Cooperative Federalism: An Introduction

Cooperative federalism is the Court’s response to the apparent conflict between the federal power over trade and commerce, and the provincial power under property and civil rights. The Court’s analysis would leave the day-to-day regulation of the securities industry in the hands of the provinces (paras 112, 116), while the regulation of matters genuinely national in scope and qualitatively distinct from those falling under property and civil rights fall to the federal government (para 70). Under this distinction, the Court said the regulation of brokers or investment advisors would seem to fall to the provinces (para 112), while the control of systemic risk and nationwide data collection would be candidates for federal jurisdiction (para 102).

This framework is the answer to those who would say that accepting the federal proposal would wholly eviscerate provincial jurisdiction over property and civil rights. The fear, articulated during oral argument by LeBel J, was that the proposal would upset our federalist structure by leading us towards a unitary state in respect of economic matters. Instead of evisceration, the Court’s opinion protects provincial scope for regulation, but does so without invoking the unwieldy interjurisdictional immunity doctrine.

The re-emphasis of the “qualitatively distinct” requirement (see AG (Canada) v Canadian National Transportation, [1983] 2 SCR 206, 267) prevents the federal government from invading fields that the provinces have traditionally regulated. Much was said during argument about there being no such thing as “constitutional squatter’s rights” in division of powers cases, but it is hard to escape the conclusion that this requirement creates a sort of presumption in favour of provincial jurisdiction.


The decision sends a message to the federal government that if it wants to create a national securities regulator, it cannot run roughshod over provincial jurisdiction. It is commendable as a means of forcing the parties back to the negotiating table to come up with a new solution to the problem. But for those interested in what a constitutionally valid national securities regulator might look like, the Court’s opinion does not go very far. Outside of the areas of securities law referred to above, the Court was silent on what other aspects of the securities markets would fall to the provinces or federal government. Prospectus requirements, continuous disclosure obligations, and takeover rules are some crucial subsets of securities law that the Court failed to address.

Of course, the Court did explicitly say that it was not going to outline the contours of an alternative scheme for a national securities regulator (para 132). I don’t want to say that we should throw out the Court’s roadmap for cooperative federalism in securities regulation simply because some of the borders between provincial and federal jurisdiction will be hard to draw. I only mean to emphasize that these borders will be difficult to draw. The ease with which the Supreme Court states the distinctions belies the intensity of the prospective disagreements in this regard.
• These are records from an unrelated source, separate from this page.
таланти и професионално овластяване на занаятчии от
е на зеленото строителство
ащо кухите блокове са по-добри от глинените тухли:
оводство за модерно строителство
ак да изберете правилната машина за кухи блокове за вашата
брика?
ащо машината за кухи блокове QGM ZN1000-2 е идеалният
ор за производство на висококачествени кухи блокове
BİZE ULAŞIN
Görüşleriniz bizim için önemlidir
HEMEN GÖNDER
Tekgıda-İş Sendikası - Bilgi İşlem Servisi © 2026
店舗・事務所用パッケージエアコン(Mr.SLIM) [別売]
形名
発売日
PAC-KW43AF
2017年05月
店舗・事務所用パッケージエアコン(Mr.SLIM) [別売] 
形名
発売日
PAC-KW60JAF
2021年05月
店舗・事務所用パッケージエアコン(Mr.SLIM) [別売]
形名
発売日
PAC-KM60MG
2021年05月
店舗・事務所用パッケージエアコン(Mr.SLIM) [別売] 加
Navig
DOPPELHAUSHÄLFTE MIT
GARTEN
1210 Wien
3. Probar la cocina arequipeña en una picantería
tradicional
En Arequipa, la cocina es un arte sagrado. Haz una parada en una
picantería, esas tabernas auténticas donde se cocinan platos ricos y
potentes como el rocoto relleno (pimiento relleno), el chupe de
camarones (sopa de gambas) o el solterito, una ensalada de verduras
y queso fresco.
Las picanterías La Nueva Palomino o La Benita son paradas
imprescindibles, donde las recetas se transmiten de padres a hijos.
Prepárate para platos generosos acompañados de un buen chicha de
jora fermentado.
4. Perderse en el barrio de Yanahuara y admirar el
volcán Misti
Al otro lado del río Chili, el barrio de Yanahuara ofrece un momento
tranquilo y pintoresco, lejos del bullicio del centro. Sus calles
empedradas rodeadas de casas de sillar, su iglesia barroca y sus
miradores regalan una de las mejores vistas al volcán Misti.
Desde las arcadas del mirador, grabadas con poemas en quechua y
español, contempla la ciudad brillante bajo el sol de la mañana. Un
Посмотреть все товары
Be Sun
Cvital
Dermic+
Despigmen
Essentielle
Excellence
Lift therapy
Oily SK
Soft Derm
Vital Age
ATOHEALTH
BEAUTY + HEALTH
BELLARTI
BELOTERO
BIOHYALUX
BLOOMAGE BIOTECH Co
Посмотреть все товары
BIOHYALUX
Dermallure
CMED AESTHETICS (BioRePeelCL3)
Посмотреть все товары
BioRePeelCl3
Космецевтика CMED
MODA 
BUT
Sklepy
It is difficult to isolate the aspects of securities regulation that engage the kinds of systemic risks that would allow for valid federal regulation. I believe each of these fields may have aspects that engage day-to-day concerns, and others that engage systemic risks, perhaps justifying both federal and provincial regulation over different aspects of securities law.

Thus, what started out as a project to simplify the regulation of securities in Canada would only add one more regulator – a national one – to the mix. This would only serve to complicate securities regulation, and perhaps without adding much benefit in terms of quality of protection for the market and investors. The federal government must seriously question whether adding a national securities regulator, under the new regime of cooperative federalism, will further the interests of investors and the capital markets or simply attach additional burdens of compliance to an already onerous process.